- U.S. International Trade Commission Publishes Proposed Changes to Procedural Rules of Practice
- October 1, 2015 | Authors: Michael B. Marion; Aarti Shah
- Law Firm: Mintz, Levin, Cohn, Ferris, Glovsky and Popeo, P.C. - Washington Office
- The International Trade Commission proposed a series of new procedural rules, which were published in the Federal Register on September 24, 2015. This blog post provides a summary of the more notable proposed changes to the procedural rules.
Severance of Investigations into Multiple Proceedings
Under its current practice, the Commission institutes a single investigation for each complaint received, irrespective of the number of patents, parties, products, or technologies involved. Under the proposed rules, the Commission could institute multiple proceedings “where necessary to limit the number of technologies and/or unrelated patents asserted in a single investigation” based from a single complaint. The Administrative Law Judge (ALJ) would also have authority to sever cases. This severance by the ALJ would be based upon either a motion or the ALJ’s judgment that severance is necessary to allow efficient adjudication, and would be based on the same legal standard as severance by the Commission.
Formalization of Early Dispositive Issue Proceedings
The proposed rules would formalize the Commission’s “100-Day Pilot Program,” where in selected cases the ALJ is directed to hold an early evidentiary hearing on a potentially dispositive case issue. The proposed rules establish a procedure where—either due to a Commission order, an ALJ’s order, or a successful motion by a party—the ALJ holds a hearing and issues an initial determination on a potentially dispositive issue within 100 days. The specified time frame for issuance of the initial determination could be extended for good cause shown. The ALJ would have authority to stay discovery during the pendency of the early dispositive issue proceeding. Under the proposed rules, if the Commission does not designate a potentially dispositive issue, any party to the investigation could move within 30 days of institution of the investigation for the ALJ to designate an early dispositive issue.
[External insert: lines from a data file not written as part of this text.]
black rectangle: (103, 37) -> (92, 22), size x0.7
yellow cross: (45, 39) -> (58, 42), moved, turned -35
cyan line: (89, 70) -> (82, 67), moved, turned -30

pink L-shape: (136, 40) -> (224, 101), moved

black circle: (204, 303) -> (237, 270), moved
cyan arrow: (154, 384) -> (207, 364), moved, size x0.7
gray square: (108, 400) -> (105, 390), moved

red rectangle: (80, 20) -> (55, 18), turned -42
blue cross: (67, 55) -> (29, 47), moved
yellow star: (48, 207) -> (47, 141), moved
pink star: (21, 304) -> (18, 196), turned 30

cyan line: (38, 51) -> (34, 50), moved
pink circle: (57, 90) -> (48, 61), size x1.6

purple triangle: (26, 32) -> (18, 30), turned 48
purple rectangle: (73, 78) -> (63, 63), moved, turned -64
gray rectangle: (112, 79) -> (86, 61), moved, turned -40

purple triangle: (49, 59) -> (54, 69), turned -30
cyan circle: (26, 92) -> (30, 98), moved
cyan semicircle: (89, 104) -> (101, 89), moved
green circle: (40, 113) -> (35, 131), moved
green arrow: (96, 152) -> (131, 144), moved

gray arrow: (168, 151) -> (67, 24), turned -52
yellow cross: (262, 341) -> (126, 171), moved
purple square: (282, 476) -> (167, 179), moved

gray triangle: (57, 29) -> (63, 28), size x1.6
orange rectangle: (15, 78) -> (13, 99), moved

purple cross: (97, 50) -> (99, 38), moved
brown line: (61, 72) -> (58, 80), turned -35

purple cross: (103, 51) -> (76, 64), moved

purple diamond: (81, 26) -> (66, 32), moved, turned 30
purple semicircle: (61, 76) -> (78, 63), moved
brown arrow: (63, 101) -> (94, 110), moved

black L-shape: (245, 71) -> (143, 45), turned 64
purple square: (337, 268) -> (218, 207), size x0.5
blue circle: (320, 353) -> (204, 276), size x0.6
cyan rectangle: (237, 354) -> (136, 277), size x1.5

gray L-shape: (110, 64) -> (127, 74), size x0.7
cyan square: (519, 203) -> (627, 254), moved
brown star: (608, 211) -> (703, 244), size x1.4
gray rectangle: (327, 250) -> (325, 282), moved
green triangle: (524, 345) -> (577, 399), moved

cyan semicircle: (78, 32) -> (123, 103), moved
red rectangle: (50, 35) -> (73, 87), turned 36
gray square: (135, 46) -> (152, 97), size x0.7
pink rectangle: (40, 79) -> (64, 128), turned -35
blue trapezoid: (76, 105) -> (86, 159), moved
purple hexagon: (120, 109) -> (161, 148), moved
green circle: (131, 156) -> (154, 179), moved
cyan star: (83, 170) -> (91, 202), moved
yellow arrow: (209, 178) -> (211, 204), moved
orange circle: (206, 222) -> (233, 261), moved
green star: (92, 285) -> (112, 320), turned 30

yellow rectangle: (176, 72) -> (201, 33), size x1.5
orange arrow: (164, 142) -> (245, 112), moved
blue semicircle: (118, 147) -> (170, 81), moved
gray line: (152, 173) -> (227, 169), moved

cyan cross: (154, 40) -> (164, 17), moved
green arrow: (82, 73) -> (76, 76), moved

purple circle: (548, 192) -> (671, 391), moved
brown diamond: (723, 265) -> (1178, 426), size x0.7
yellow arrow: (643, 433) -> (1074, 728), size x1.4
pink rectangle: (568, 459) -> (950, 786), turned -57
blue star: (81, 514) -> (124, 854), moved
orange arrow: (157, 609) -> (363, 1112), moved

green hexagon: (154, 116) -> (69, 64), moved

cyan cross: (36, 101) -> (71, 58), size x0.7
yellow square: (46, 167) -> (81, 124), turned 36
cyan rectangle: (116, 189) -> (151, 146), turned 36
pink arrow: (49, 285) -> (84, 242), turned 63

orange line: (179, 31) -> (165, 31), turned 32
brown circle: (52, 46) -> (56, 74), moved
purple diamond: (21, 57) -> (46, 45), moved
The ALJ is also authorized to issue an order within 30 days of institution of the investigation to designate an early dispositive issue.
See our earlier blog post for our discussion on the Commission’s first investigation under its 100- Day Pilot Program.
Notice of Institution with Accused Products in “Plain Language”
When the Commission determines it will institute an investigation, the Commission publishes a Notice of Investigation in the Federal Register. This Notice defines the scope of the investigation. Under the current rules, there is no specific language the Commission must use to describe the products accused in the investigation, and the Notice will typically track the complainant’s categorization of the accused products. Under the proposed rules, the Commission would issue its Notice of Investigation with the scope of the investigation in plain language that makes explicit which accused products will be the subject of the investigation. In its notice of rulemaking, the Commission specifically asked for comments regarding this proposed rule, seeking comments addressing whether the proposed rule would be useful in clarifying the scope of the investigation.
Other Proposed Changes
- The Commission would be permitted to serve documents electronically with consent of the parties. Currently, the Commission has no authority to serve documents electronically.
- The proposed rules clarify that a motion for sanctions may be filed for abuse of discovery.
- Consistent with Federal Rule of Civil Procedure 26, communications between a party’s counsel and any expert witness retained on behalf of that party would be privileged. The privileged communications would include any draft reports or disclosures that the expert prepares at counsel’s behest.
- Expansion of the use of deposition testimony to include designating testimony in lieu of live testimony, even when the witness is available or is not a party. The designation of deposition testimony under these situations is not specifically allowed by the current rules.